O'Kun
Jan Ivarsson TransEdit
jan.ivarsson at TRANSEDIT.ST
Tue Jul 30 18:17:06 UTC 2002
James Smith wrote:
>I work with a man named Sjoblum, "sea blossom". There
>were too many Johnsons on the boat his ancestors came
>over on, so his progenitor was given the name of the
>boat.
>--- David Bergdahl <einstein at FROGNET.NET> wrote:
>> I've also heard that shipping clerks overseas were
>> the ones writing out the
>< tickets w/the name changes. I discovered the origin
>> of my Swedish last name
>> in H. L. Mencken who reports that when Scandanavians
>> got last names in the
>> early years of the 19th-century there were too many
>> Johnsons, Andersons,
>> Thomsons &c. based on the patronymic naming
>> convention, so the Swedish
>> equivalent of the Namenamt decided that people
>> should use familar
>> geographical terms--Berg, Kvist, Lund, Stro/m, Dahl,
>> &c.--which is how we
>> got to be "mt-valley" people.
The family name "Sjöblom" is very common in Sweden, so it is most unlikely that he would have got the name on his arrival. As for "Sjöblom" being the name of a ship, this is hardly imaginable.
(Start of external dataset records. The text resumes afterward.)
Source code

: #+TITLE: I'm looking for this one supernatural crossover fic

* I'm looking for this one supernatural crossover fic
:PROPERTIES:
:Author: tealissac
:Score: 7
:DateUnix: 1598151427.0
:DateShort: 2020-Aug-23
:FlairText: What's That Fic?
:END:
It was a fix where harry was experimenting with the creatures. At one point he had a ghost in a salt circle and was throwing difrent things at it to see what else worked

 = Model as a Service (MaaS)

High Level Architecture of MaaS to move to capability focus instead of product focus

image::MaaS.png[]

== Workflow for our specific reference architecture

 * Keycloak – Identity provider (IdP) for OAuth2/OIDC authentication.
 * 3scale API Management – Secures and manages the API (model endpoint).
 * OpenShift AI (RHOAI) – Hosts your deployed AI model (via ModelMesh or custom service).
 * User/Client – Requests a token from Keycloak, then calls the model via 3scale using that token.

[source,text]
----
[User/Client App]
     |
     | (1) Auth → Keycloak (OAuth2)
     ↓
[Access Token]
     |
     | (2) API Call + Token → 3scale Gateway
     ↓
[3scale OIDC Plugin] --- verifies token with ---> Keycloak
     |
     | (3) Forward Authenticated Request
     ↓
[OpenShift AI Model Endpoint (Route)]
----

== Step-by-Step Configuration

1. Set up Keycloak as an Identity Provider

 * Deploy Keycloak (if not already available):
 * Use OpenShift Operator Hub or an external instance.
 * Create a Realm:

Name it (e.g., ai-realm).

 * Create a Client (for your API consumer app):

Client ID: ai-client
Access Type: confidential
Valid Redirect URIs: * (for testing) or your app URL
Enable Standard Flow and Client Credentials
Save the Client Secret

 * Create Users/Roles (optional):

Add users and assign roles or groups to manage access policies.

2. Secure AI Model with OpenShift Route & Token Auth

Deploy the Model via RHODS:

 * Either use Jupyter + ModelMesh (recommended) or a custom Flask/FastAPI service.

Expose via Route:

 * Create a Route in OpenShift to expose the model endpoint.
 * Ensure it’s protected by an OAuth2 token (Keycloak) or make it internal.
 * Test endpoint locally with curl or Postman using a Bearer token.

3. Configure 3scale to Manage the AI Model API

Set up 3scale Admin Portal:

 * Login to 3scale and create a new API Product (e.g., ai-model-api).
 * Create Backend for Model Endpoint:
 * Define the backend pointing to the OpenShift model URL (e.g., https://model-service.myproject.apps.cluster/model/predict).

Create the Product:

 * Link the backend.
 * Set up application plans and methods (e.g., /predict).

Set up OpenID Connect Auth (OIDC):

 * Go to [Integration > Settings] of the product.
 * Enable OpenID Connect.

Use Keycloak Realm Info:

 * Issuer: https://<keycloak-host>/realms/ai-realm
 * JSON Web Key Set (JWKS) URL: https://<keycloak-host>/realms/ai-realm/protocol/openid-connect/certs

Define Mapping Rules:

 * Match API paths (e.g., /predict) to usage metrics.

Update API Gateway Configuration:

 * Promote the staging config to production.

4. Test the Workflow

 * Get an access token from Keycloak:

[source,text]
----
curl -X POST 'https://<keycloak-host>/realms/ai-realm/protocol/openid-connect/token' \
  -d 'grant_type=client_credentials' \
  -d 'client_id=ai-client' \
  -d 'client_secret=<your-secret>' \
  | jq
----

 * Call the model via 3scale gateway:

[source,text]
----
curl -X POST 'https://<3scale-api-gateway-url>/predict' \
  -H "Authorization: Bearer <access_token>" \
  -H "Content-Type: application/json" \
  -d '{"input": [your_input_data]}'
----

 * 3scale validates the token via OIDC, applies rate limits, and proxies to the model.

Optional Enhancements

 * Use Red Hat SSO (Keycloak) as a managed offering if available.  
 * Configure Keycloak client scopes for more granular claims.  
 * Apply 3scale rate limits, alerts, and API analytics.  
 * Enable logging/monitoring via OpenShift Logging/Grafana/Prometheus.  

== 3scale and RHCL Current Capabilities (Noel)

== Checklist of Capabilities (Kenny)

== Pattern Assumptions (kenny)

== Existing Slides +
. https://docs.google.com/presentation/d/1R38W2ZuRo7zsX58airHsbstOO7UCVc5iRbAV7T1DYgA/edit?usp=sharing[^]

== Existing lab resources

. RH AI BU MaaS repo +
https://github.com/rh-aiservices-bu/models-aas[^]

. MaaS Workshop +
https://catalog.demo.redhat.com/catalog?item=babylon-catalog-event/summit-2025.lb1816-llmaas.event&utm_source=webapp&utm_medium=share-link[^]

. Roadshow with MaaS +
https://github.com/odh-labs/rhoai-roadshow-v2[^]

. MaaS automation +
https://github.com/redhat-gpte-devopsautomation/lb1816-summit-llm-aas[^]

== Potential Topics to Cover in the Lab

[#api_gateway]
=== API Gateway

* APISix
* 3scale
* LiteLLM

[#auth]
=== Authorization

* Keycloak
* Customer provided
Patronymics were the general rule in Sweden up to around 1900. As this meant difficulties for the administration, it was then recommended that people should either keep the patronymic without change or choose a new family name - but till today you can keep the patronymic custom if this is a family tradition. (My great-grandfather's name was Mons Andersson, my grandfather's Ivar Monsson. My father followed the tradition and called himself Robert Ivarsson, but a couple of his sisters kept the name Monsson. If I should want to, I still have the right to change my last name to Robertsson.) There are still a couple of hundred pages in the Stockholm telephone directory with the name "Svensson"...
Many have chosen to bear a name with roots in the nature: Berg, Bergström, Bergdal, Berggren, etc. (a custom that started already in the 18th century), but changing the family name is always a decision that you take yourself - the only restriction is that you cannot today take a name that is already used.